Palio, la corsa capolavoro di Andrea Mari riporta il Cencio in Stalloreggi dopo 12 anni di attesa
Trionfano Chochi e Brio. Smentite le previsioni che vedevano, tra le favorite, Oca, Istrice e Leocorno.
È Pantera. La Piazza ha atteso in silenzio che il mossiere Daniele Masala, ex campione olimpionico di Pentathlon, chiamasse le Contrade alla mossa. Tra i canapi Torre, Aquila, Selva, Oca, Drago, Giraffa, Leocorno, Valdimontone, Pantera con l'Istrice di rincorsa.
Dimenticati i mondiali, a Siena, migliaia di persone si sono immobilizzate. Gli occhi fissi su quei dieci fantini che montano a pelo stupendi animali, in un antico connubio di forza e destrezza.
Partono. In uno scatto fulmineo che squarcia l'aria l'Aquila è in testa, seguita da Selva, Valdimontone e Torre che, all'altezza di Fonte Gaia, rimonta andando in seconda posizione. Dietro il Leocorno.
L'Aquila sempre in testa alla prima curva di S. Martino, mentre l'Oca, dall'interno si porta in seconda posizione; quindi: Selva, Torre e Leocorno. Cadono il Valdimontone, la Torre e la Giraffa. Stesso allineamento per le prime tre Contrade anche alla successiva curva del Casato, dove cade il Leocorno.
La vittoria della Pantera si gioca tutta qui, quando si porta in terza posizione superando la Contrada di Vallepiatta. Al secondo S. Martino e al secondo Casato l'Aquila è sempre in testa inseguita dall'Oca e dalla Pantera, che al bandierino rimonta l'Oca iniziando a inseguire la rivale.
A pochi metri dall'arrivo, quando ormai il Palio sembrava dell'Aquila, il Mari con un guizzo finale entra dall'interno, capovolgendo la corsa.
Andrea Mari, detto Brio, il fantino senese ventinovenne ha alzato il nerbo in segno di vittoria. La prima della sua carriera, così come per Chochi, il baio di otto anni al suo secondo Palio. La corsa è finita. Il rione di Stalloreggi ha il suo ventiseiesimo drappellone realizzato da Rita Rossella Ciani e Pia Bianciardi Venturini e dedicato, a seicento anni dalla nascita, a Sano di Pietro.
Questo fantastico carosello, sempre identico a se stesso e sempre diverso, ha scritto un'altra pagina di storia.
Il cencio è già nella Chiesa di Provenzano per il Te Deum di ringraziamento. Tra le lacrime di gioia le lancette del tempo ripartono. Il drappo, desiderato, agognato e sognato è loro.
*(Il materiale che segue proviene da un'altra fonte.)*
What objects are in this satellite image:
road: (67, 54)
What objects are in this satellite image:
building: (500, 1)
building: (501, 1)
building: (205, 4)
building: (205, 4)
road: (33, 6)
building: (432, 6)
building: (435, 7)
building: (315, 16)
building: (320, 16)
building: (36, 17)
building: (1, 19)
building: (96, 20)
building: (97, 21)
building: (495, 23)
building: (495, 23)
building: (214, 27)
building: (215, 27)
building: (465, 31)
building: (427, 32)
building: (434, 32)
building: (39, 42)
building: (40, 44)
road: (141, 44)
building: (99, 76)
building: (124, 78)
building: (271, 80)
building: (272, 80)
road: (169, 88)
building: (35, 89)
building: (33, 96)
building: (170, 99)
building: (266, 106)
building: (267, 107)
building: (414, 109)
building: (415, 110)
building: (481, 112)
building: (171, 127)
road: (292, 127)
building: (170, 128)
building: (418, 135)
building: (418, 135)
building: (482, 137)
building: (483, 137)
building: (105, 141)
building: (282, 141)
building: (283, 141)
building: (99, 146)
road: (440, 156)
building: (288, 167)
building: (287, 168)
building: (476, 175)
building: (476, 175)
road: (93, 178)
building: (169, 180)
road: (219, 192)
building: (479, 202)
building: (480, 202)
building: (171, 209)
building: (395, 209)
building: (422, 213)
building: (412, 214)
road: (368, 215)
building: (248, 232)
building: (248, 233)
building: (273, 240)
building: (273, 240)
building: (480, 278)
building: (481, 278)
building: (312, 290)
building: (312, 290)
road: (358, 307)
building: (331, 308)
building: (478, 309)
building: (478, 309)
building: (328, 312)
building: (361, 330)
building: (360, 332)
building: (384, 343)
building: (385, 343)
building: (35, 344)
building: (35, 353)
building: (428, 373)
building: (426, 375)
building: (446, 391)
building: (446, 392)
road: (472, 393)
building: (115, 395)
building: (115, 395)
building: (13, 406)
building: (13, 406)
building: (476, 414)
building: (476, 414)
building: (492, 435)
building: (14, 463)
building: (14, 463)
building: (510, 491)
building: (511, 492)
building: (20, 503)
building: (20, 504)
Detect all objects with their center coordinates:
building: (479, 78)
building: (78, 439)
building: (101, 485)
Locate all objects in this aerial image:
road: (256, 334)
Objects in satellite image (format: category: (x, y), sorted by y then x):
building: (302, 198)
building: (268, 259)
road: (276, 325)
I figuranti, che pochi minuti primi hanno ricordato le gesta e la gloria di Siena, hanno smesso i preziosi costumi. Sulla Piazza, mentre il tufo si raffredda, carte e lattine: i resti di una fetta di umanità venuta qui per calarsi in un passato che solo i senesi vivono nel quotidiano.
Nell'aria ancora il rullo dei tamburi e il fruscio secco della seta delle bandiere, come vessilli. I vincitori hanno lasciato il campo. Vi ritorneranno più tardi, dopo aver superato lo stordimento, l'emozione forte, dopo che il cuore ha ripreso il suo ritmo e l'adrenalina è diminuita.
Per gli altri è subito sera.
Niente di nuovo e tutto diverso. È Siena. È il Palio di Siena e nessuna cronaca, neppure la più dettagliata, riuscirà mai a raccontarlo in tutta la sua essenza e, soprattutto, nella sua autenticità. Parole e lettere relegate ad un ruolo troppo limitato per riuscire a decifrare un codice fatto di emozioni. Sensazioni a pelle che riescono a contagiare anche lo straniero, catapultato per caso o per curiosità in una città dove i colori, gli odori ed i suoni, come mai in nessun altro luogo, fanno da scenografia alla vita.